With the August 2015 launch of the Division of Geriatric Psychiatry, the hospital completed its strategic goal of fully integrating patient care, research, and educational activities into seven programmatically-based centers.
We sat down with the new center’s chief, geriatric psychiatrist Brent P. Forester, MD, MSc, to talk about his goals for the future.
Horizons: What are some of the center’s early accomplishments?

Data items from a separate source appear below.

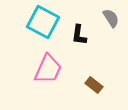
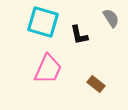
cyan square: rotated 12 degrees counterclockwise
black L-shape: rotated 20 degrees counterclockwise
brown rectangle: moved 2 px right, 1 px up
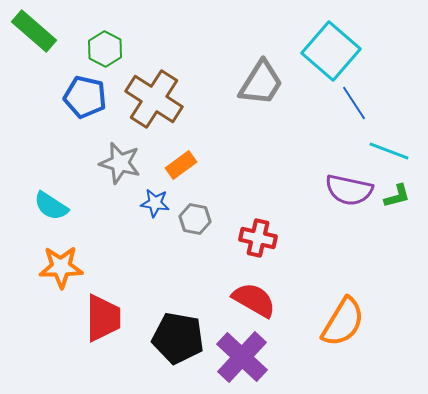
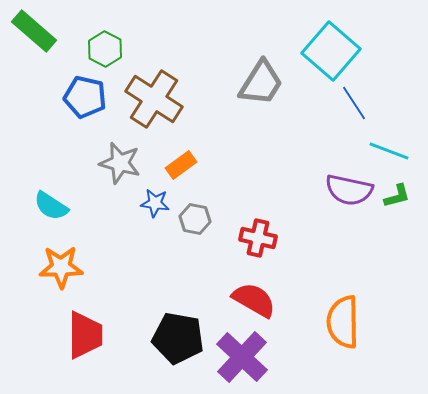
red trapezoid: moved 18 px left, 17 px down
orange semicircle: rotated 148 degrees clockwise
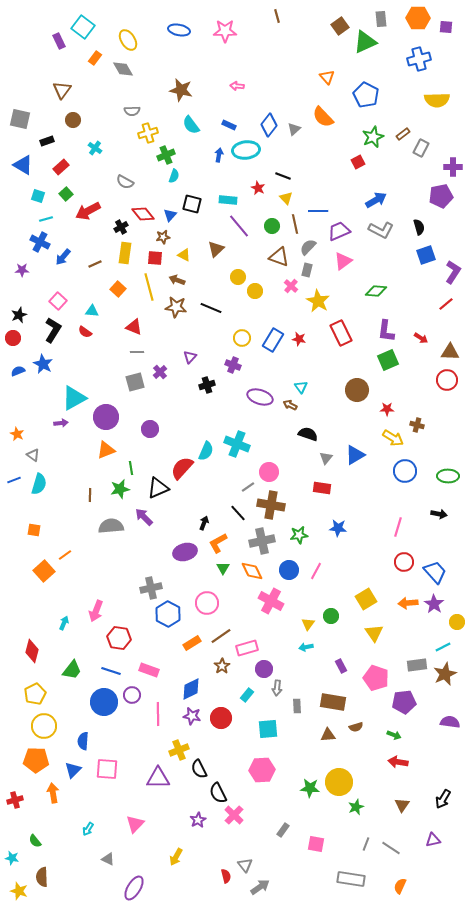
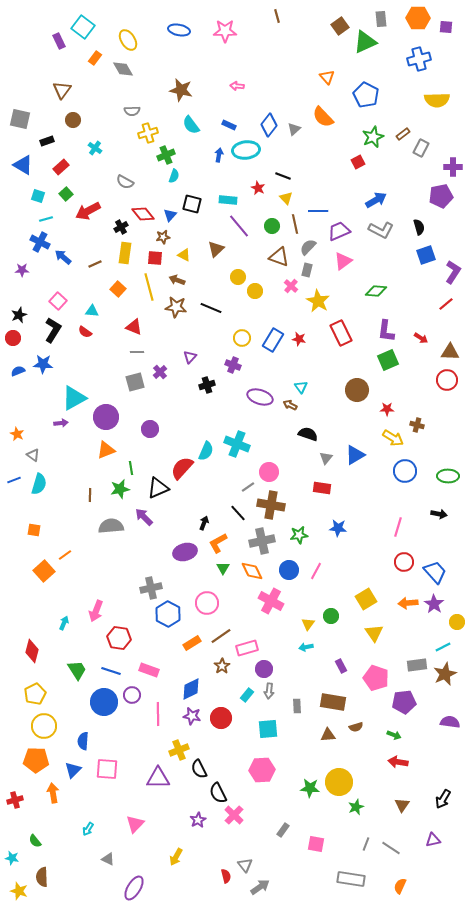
blue arrow at (63, 257): rotated 90 degrees clockwise
blue star at (43, 364): rotated 24 degrees counterclockwise
green trapezoid at (72, 670): moved 5 px right; rotated 70 degrees counterclockwise
gray arrow at (277, 688): moved 8 px left, 3 px down
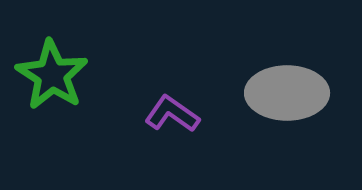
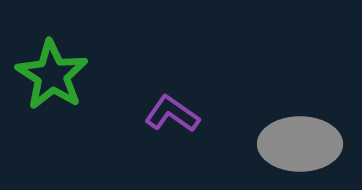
gray ellipse: moved 13 px right, 51 px down
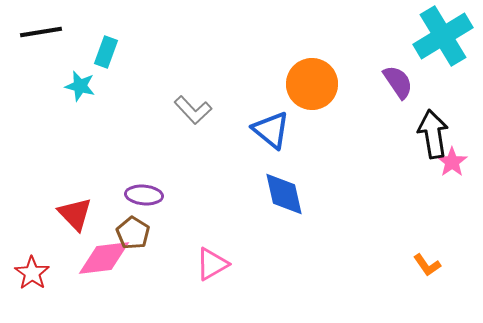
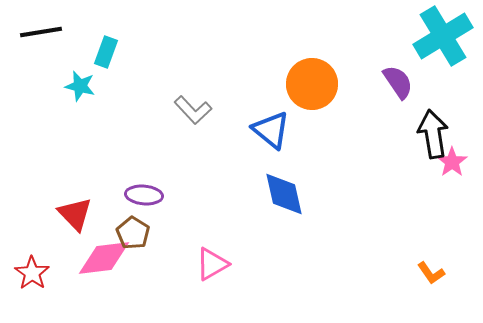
orange L-shape: moved 4 px right, 8 px down
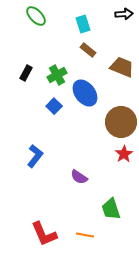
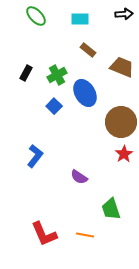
cyan rectangle: moved 3 px left, 5 px up; rotated 72 degrees counterclockwise
blue ellipse: rotated 8 degrees clockwise
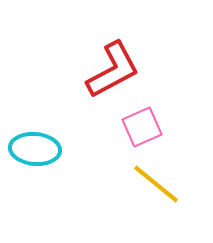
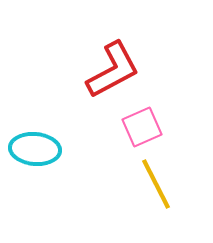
yellow line: rotated 24 degrees clockwise
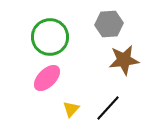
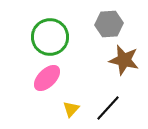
brown star: rotated 20 degrees clockwise
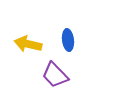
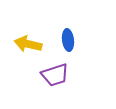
purple trapezoid: rotated 64 degrees counterclockwise
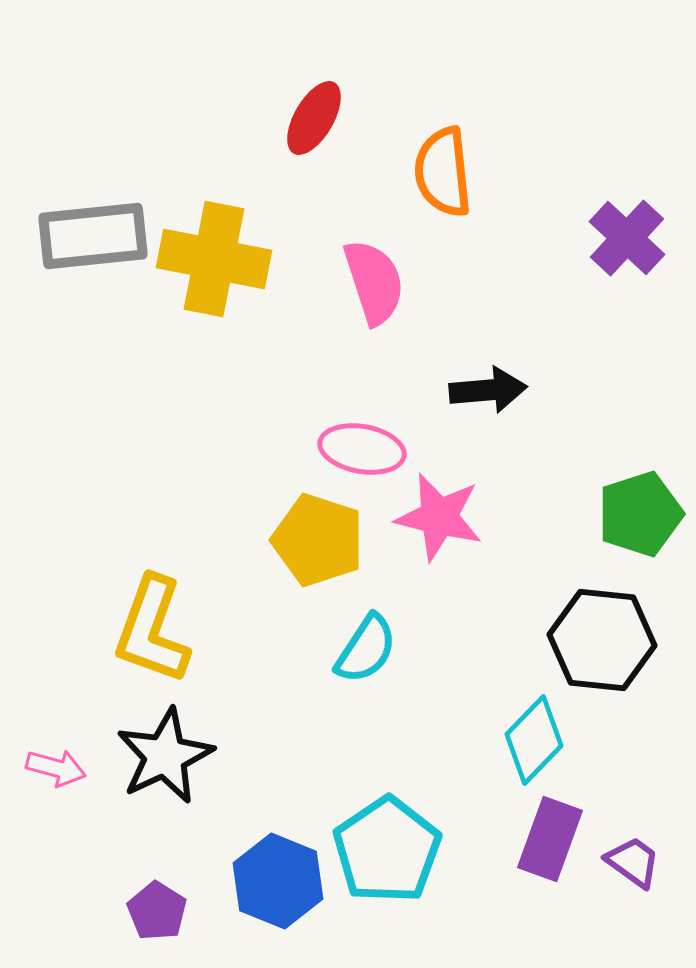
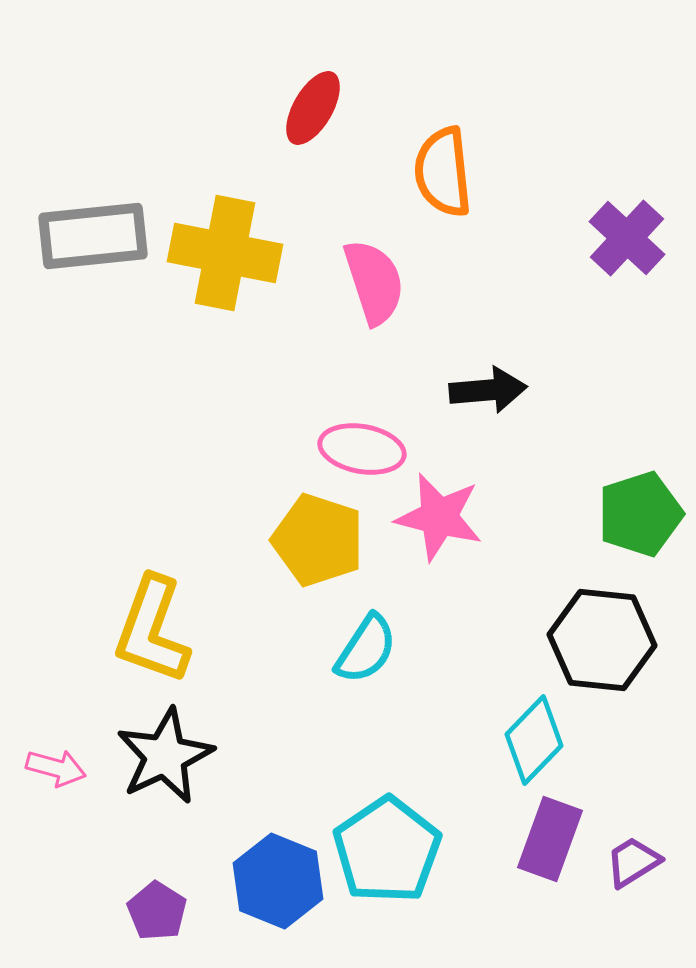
red ellipse: moved 1 px left, 10 px up
yellow cross: moved 11 px right, 6 px up
purple trapezoid: rotated 68 degrees counterclockwise
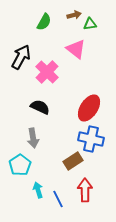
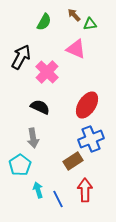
brown arrow: rotated 120 degrees counterclockwise
pink triangle: rotated 15 degrees counterclockwise
red ellipse: moved 2 px left, 3 px up
blue cross: rotated 35 degrees counterclockwise
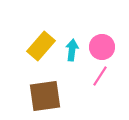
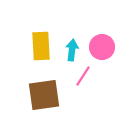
yellow rectangle: rotated 44 degrees counterclockwise
pink line: moved 17 px left
brown square: moved 1 px left, 1 px up
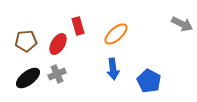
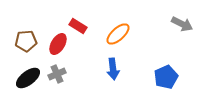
red rectangle: rotated 42 degrees counterclockwise
orange ellipse: moved 2 px right
blue pentagon: moved 17 px right, 4 px up; rotated 20 degrees clockwise
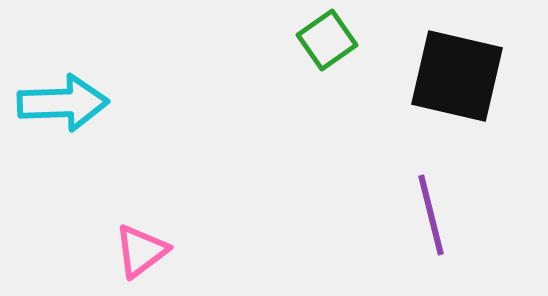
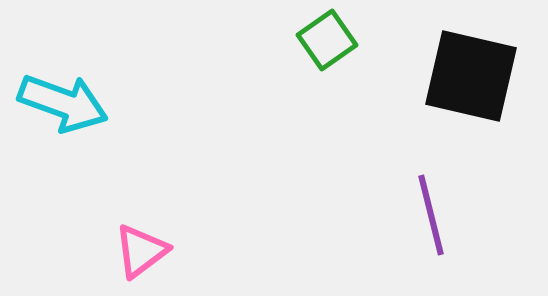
black square: moved 14 px right
cyan arrow: rotated 22 degrees clockwise
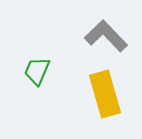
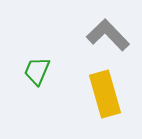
gray L-shape: moved 2 px right, 1 px up
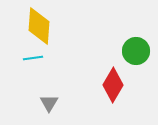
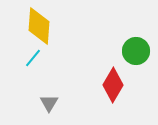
cyan line: rotated 42 degrees counterclockwise
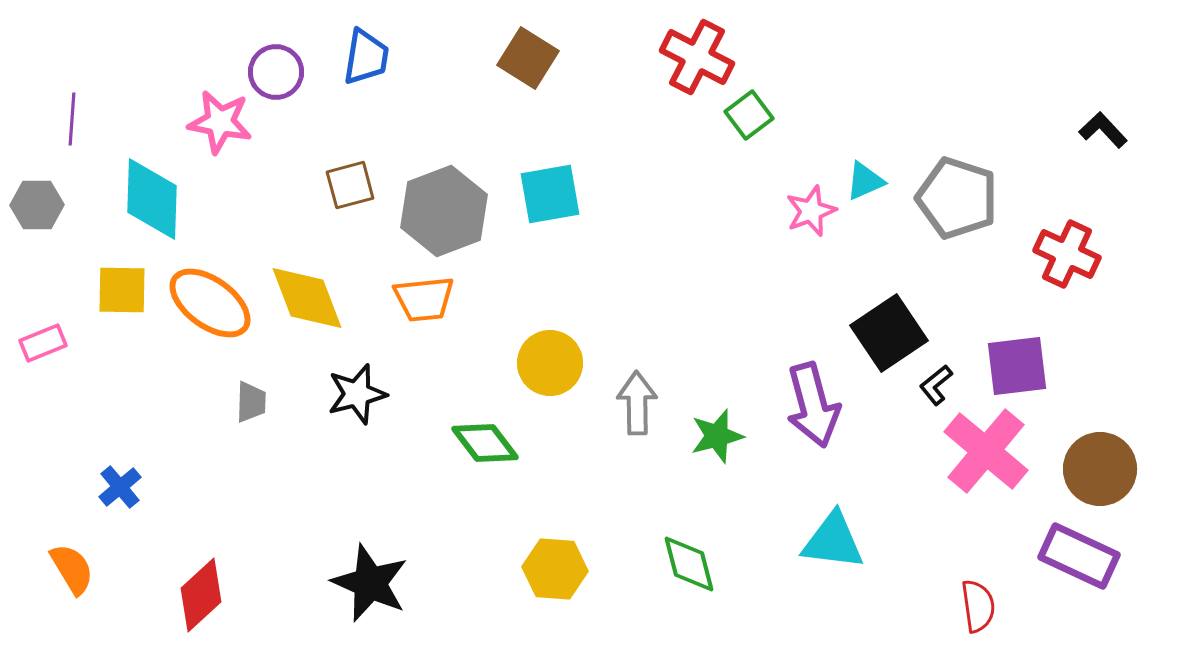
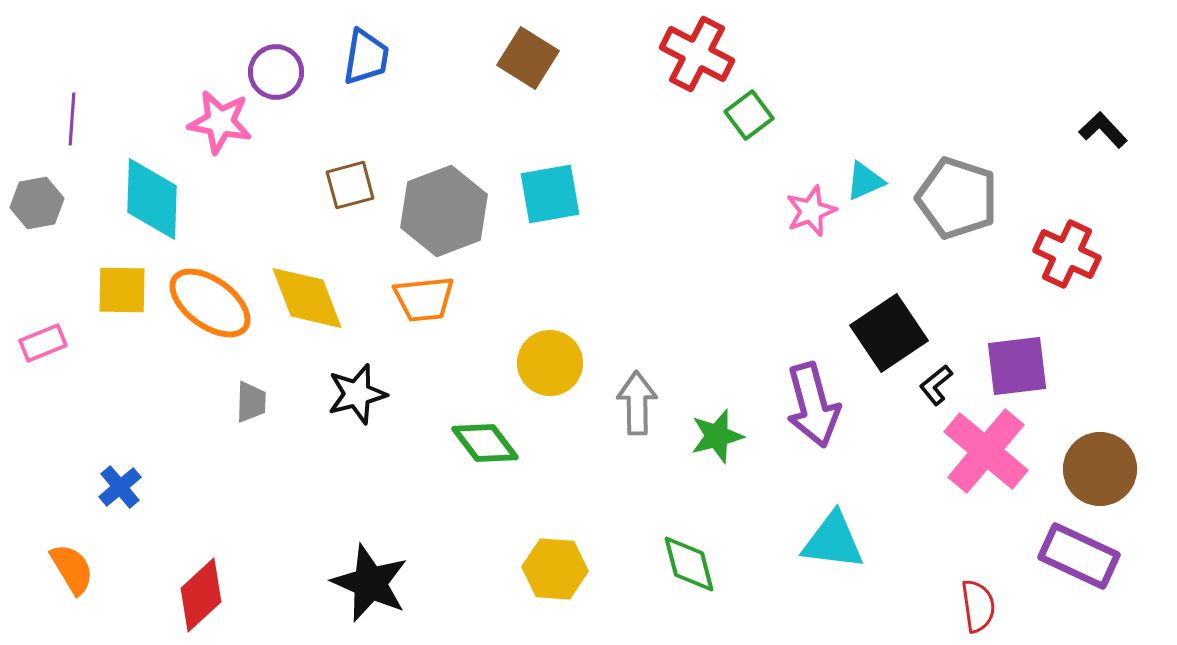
red cross at (697, 57): moved 3 px up
gray hexagon at (37, 205): moved 2 px up; rotated 9 degrees counterclockwise
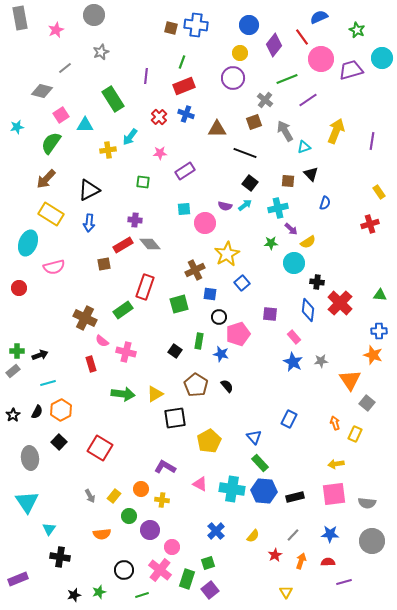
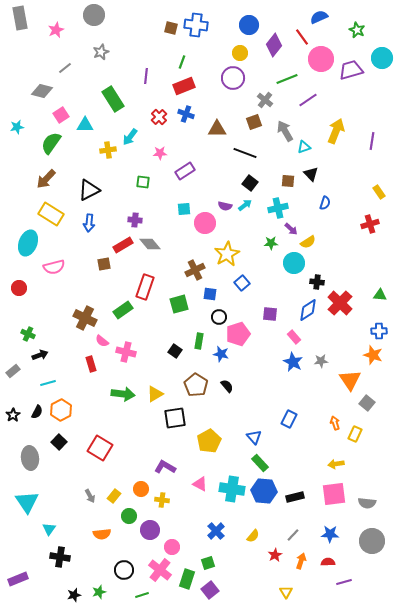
blue diamond at (308, 310): rotated 50 degrees clockwise
green cross at (17, 351): moved 11 px right, 17 px up; rotated 24 degrees clockwise
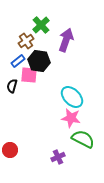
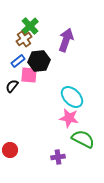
green cross: moved 11 px left, 1 px down
brown cross: moved 2 px left, 2 px up
black hexagon: rotated 15 degrees counterclockwise
black semicircle: rotated 24 degrees clockwise
pink star: moved 2 px left
purple cross: rotated 16 degrees clockwise
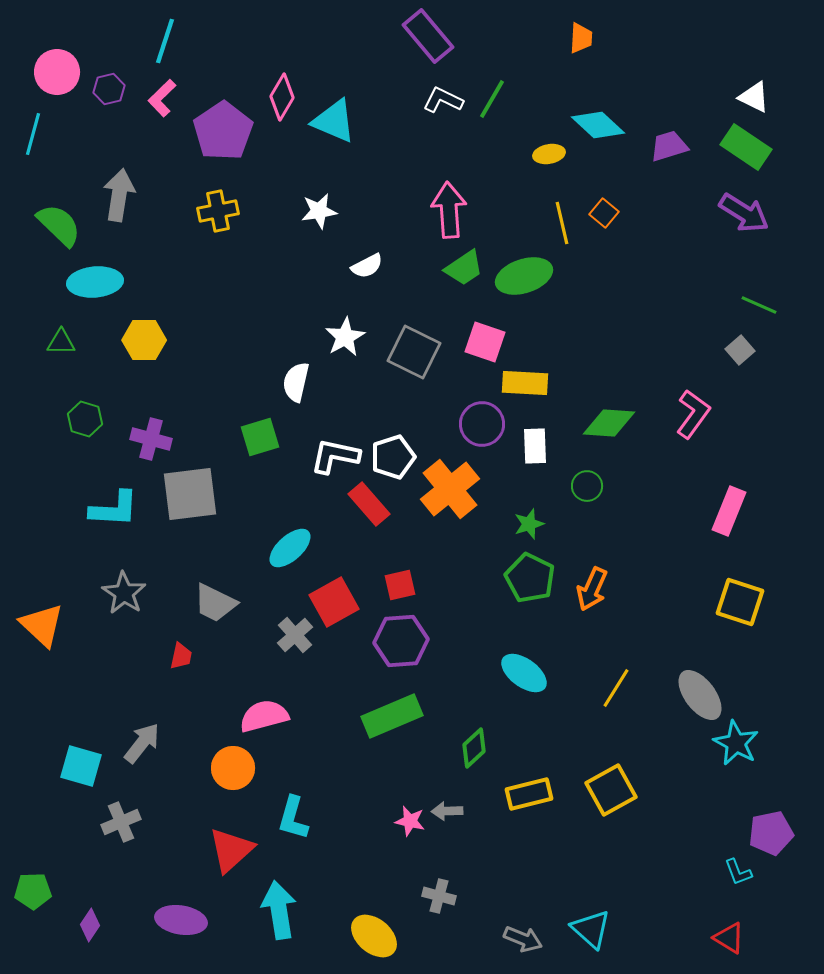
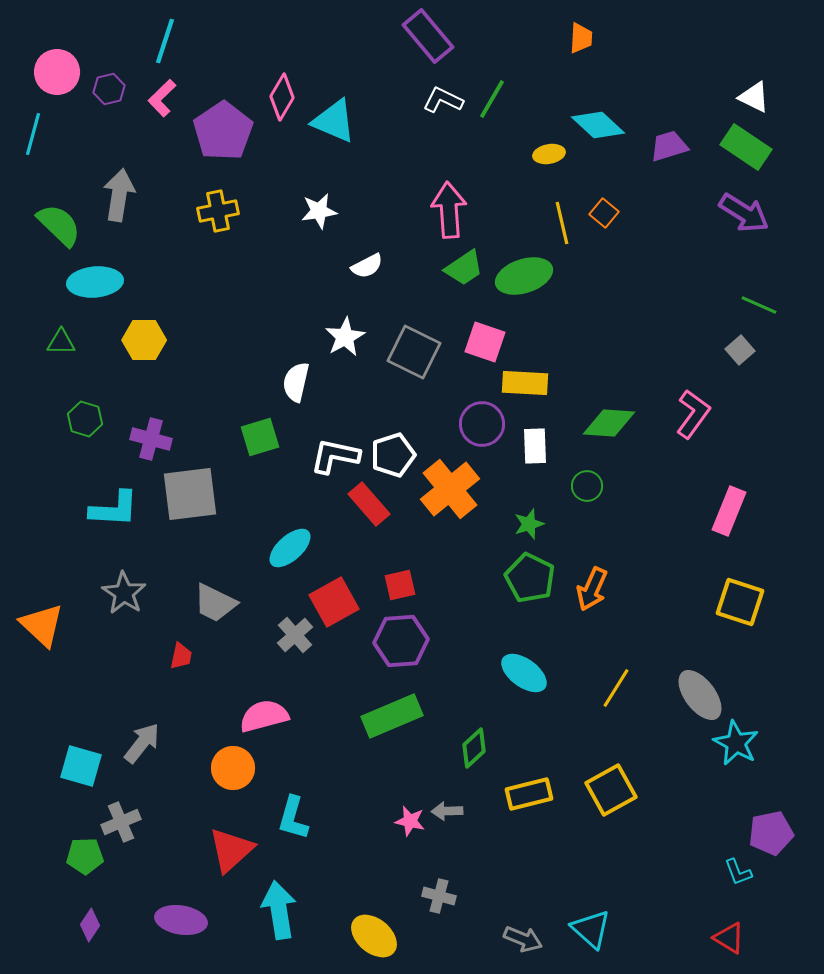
white pentagon at (393, 457): moved 2 px up
green pentagon at (33, 891): moved 52 px right, 35 px up
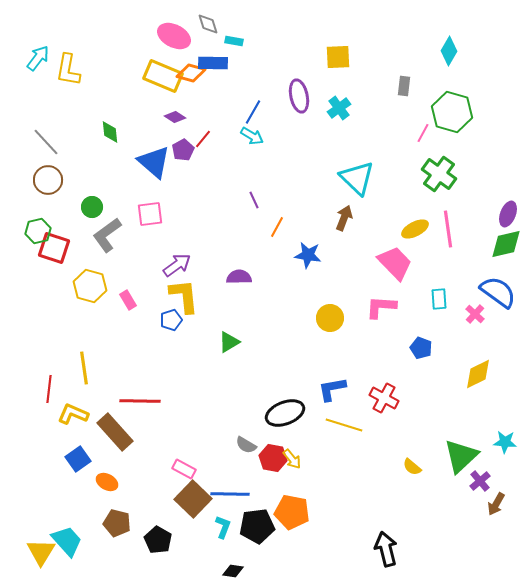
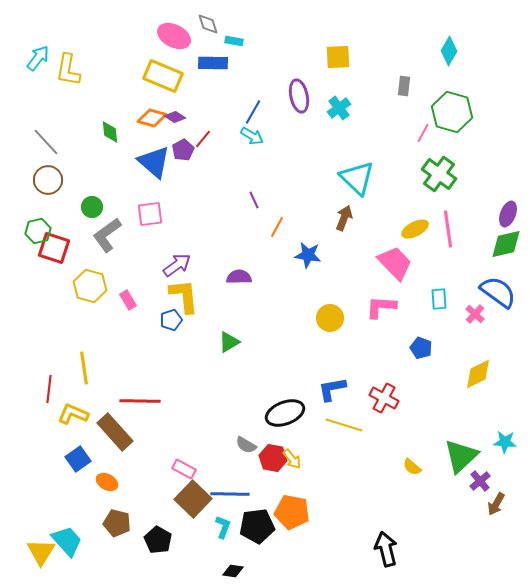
orange diamond at (191, 73): moved 39 px left, 45 px down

Dr. Forester: Until now, the different components of the geriatric psychiatry program—clinical care, research, and training—have been somewhat siloed. We are now coming together for monthly meetings to learn from each other. For example, the research program is often trying to recruit patients for clinical studies, but previously clinicians weren’t always aware of the opportunities to participate in our research. Clinicians will notice things about patients’ symptoms or how they’re responding to a specific treatment that can inform questions we address through research.
There’s still so much to learn about older people and mental illness. Our treatment decisions are guided by our clinical intuition and what we know from the literature. Yet, many of the studies we rely upon have not included older adults with complex medical issues similar to those we are actually treating. The depression we see in a 75-year-old man with diabetes and heart disease who has recently lost his spouse and is becoming increasingly confused is unlike the depression of a 35-year-old with different stressors. If clinicians and researchers aren’t talking with each other, we’ll miss opportunities to try out new ideas and study them in ways that yield better treatments for older people.
Horizons: Is there anything new on the horizon for the center?
Dr. Forester: We recently hired a medical director for our geriatric psychiatry outpatient programs. Ipsit Vahia, MD, is a young, nationally renowned geriatric psychiatrist from the University of California, San Diego, who will help us to integrate research more formally into our outpatient programs. Dr. Vahia’s research focuses on the use of mobile technology—like fitness tracking devices—to better learn about our patients during the many hours that they’re not with us. There is a lot of basic data we can collect about their behaviors, including activity level and sleep patterns, that can inform both diagnosis and treatment.
Horizons: Do you have ideas for other new initiatives?
Dr. Forester: A new direction for us, which is very much in the gestational stages, is the area of healthy brain aging. Many baby boomers worry about their memory and risk of Alzheimer’s dementia. There’s a growing body of data around techniques to help reduce the risk of Alzheimer’s, many of which are nonmedical interventions such as exercise, brain stimulation, or nutrition. Instead of waiting for people to come to us already sick, we would reach out to people while they’re still functioning well to help slow down or delay cognitive decline.
I’m also excited about new developments in our Memory Disorders Assessment Clinic, which specializes in the evaluation and treatment of individuals with mild to moderate memory impairment. Many of our patients also have complex medical issues that impact brain function. We coordinate with outside medical doctors, of course, but it’s not an integrated operation. We’ve recently hired a geriatrician, Dr. Lara Terry, who will join our Memory Disorders Assessment Clinic and evaluate patients with complex medical problems. She’ll help us determine how medical issues—including medications—may be contributing to any psychiatric or cognitive problems and collaborate with the rest of the team to deliver coordinated care.
We are also adding social work expertise to our team. In the past, when families had questions about things like legal matters, day treatment programs, long-term care, or managing behavioral symptoms, we did not have a clinician to provide education and support to families or to coordinate referrals to community programs. Thanks to a generous grant from the George Frederick Jewett Foundation East, we will be piloting the use of geriatric care consultants to round out our services. They’ll meet with families, run support groups, and connect them to community resources, including those available through our local chapter of the Alzheimer’s Association.
Horizons: What role has philanthropy played in the division?
Dr. Forester: To put it simply, our research program exists because of philanthropy. For instance, generous support from the Merrill family through The Andrew P. Merrill Memorial Research Fellowship has enabled McLean junior faculty member Jennifer R. Gatchel, MD, PhD, to conduct novel research into brain circuitry. It means that promising researchers like Dr. Gatchel don’t have to abandon a career in clinical research because of a lack of funding. And we’ve also been able to leverage the research supported by philanthropy to attract more sources of funding from the National Institutes of Health and private industry.
Philanthropy also helps us build outpatient capacity—our new dementia care consultants are a good example of this—so we can keep people at home, relatively independent and delay or avoid transitions into long-term care settings. Health insurance doesn’t cover important aspects of coordinated treatment, so philanthropy is critical for such resources.